Top 40 Under 40 2017: Aimee Custis, MPP

Sept. 15, 2017
Aimee Custis, MPP, Deputy Director, Coalition for Smarter Growth
  • Alma Mater: Tulane University (undergrad) & American University (graduate)
  • Favorite book: She is a a voracious reader
  • Favorite TV show: "The West Wing"
  • Favorite movie: "Wonder Woman"
  • Favorite hobby(ies): Reading, cooking and trying new restaurants
  • Fun fact about yourself: When she is not busy pushing for better transit in the DC metro area, she is also a wedding photographer.
  • What is your favorite transit system (outside of the one you work for or have worked for!) and why?: Los Angeles County Metropolitan Transportation Authority, for one very simple reason — she can take the Expo Line to the beach!  

Aimee Custis is the deputy director at Washington, D.C.'s Coalition for Smarter Growth, the leading advocacy organization for better transit in the Washington, D.C. region. ,where she has had a tremendous positive impact on transit and transit advocacy across the district's region.

Transit's success depends on far more than just agency operations.

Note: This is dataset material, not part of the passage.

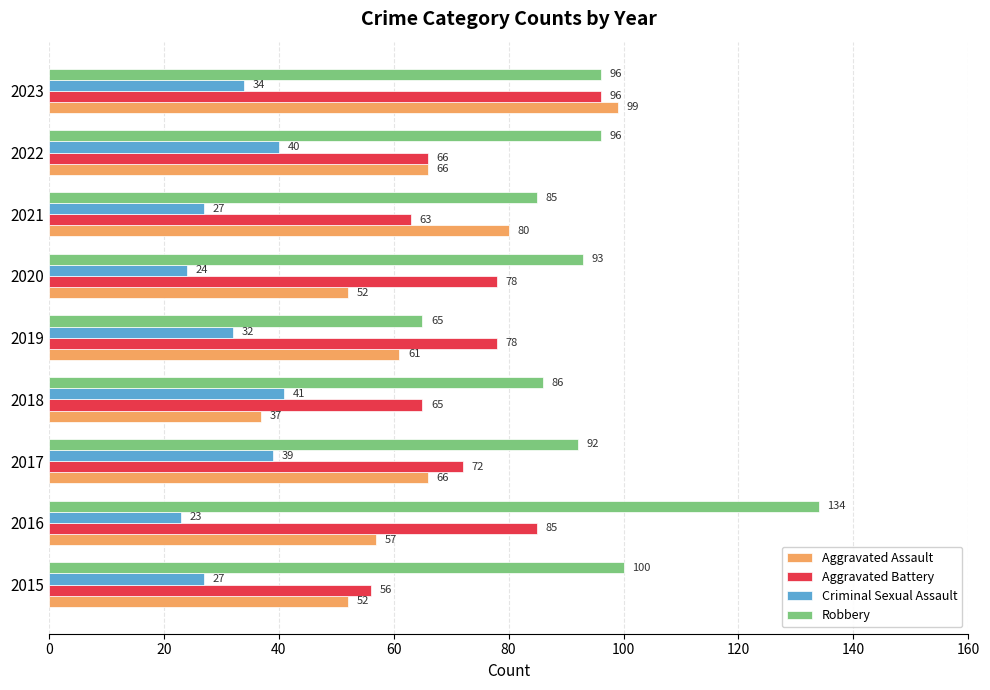

At how many categories does at least one series exceed 38?

9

Ultimately, popular support for new routes, maintaining/increasing funding, and public understanding of the system are all crucial to its success. Custis has organized residents, written articles and educated the public on the importance of transit to everyone's lives.

Custis is also a longtime volunteer editor at the urbanist blog, "Greater Greater Washington." Over the past 7 years, Custis has written for the site extensively and helped shaped its direction and growth, including volunteering for a year as managing editor. She served on the board of directors for Young Professionals in Transportation from 2011-2013, heading up communications and then membership at a time when the organization was adding three to five new chapters a year in cities across the United States and Canada. Custis has led sessions on career development and personal branding at the Transportation Research Baord and in 2017 launched a mentoring series at the Coalition for Smarter Growth. She has also been active part of TransportationCamp, pushing for it to more heavily include transit advocacy.

She began her career in transit managing outreach and national grant programs for the Transportation Learning Center, an organization that coordinates front-line transit worker training through labor-management partnerships at agencies, including New York City Transit, New Jersey Transit, Central Ohio Transit Authority, Los Angeles County Metropolitan Transportation Authority, Washington Metropolitan Area Transit Authority, TriMet, Metropolitan Atlanta Rapid Transit Authority, and more.

Closer to home, Custis has been a transit activist in and around Washington, D.C. for years. Through her writing, community advocacy training, and outreach to local and regional officials, Custis has shaped public opinion and helped to raise the profile of the value of transit investment, and transit-oriented development to the economic vitality of the Washington region. There are not many great transit communicators, but Custis is one of them.

Custis has been involved in several successful transit campaigns, including for dedicated bus lanes on the busy 16th Street corridor in 2016, and the adoption of an 81-mile bus rapid transit plan in Montgomery County, Maryland, in 2013. Today, she's heavily involved in efforts to win a dedicated funding source for the Washington Metropolitan Area Transit Authority (Metro). With the enormous fiscal, safety and public relations challenges facing Metro today, her leadership and steadfast engagement on transit issues makes her a critical leader and transit partner.

"The work I do at the Coalition for Smarter Growth and really in transit as an industry, is really all about people. That's the difference between transit and a lot of other transportation. Transit is ultimately about people having access to things. In our work at the Coalition for Smarter Growth as transit advocates my job is ultimately all about helping people have better access to the things that they need. Being really people centered is something that I very much appreciate about my work."

"It's what I enjoy about my job; transit is all about helping people and providing access to the things that they need."

"I think one of the most challenging parts of my position is that ultimately my job is to push governments and elected officials to put their money where the mouth is and provide the public services that we need in transportation. I think one of the really challenging aspects of that is having the patience to move at a governmental pace is never quite as fast as you want it to be." 

"Don't be afraid to reach out to people in the industry. Ultimately transit is really a people-based industry and is people-centered and everyone who works in the industry is, and was, at some point, where you are. Being willing to reach out to people to ask for help and collaborate has been valuable to me and it's what I always tell our interns not to be afraid to do."